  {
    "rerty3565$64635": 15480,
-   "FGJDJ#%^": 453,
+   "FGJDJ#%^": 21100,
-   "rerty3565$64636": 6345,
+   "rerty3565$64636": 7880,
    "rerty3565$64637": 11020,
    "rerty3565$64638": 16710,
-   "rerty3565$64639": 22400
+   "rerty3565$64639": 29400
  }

──────────

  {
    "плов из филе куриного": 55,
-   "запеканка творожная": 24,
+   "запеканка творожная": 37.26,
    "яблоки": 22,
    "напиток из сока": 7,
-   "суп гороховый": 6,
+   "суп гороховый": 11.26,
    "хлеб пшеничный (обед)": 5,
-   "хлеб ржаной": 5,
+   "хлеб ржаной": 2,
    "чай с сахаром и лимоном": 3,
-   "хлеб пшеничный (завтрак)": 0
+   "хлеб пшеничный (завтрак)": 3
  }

──────────

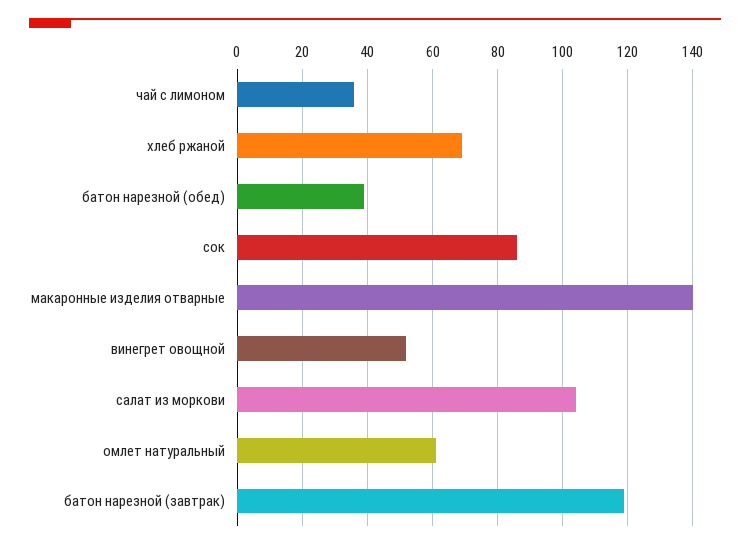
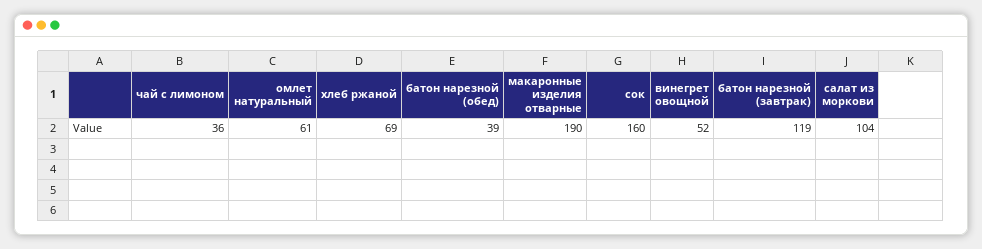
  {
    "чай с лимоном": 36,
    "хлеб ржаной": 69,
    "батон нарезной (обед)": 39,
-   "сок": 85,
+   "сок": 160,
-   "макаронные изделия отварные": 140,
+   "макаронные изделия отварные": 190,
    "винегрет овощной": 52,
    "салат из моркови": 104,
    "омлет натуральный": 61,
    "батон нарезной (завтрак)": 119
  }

──────────

TASK REQUIREMENTS
Where the string "запеканка" occurs in a line of the listing, copy the line.

RESPONSE BOX
-   "запеканка творожная": 24,
+   "запеканка творожная": 37.26,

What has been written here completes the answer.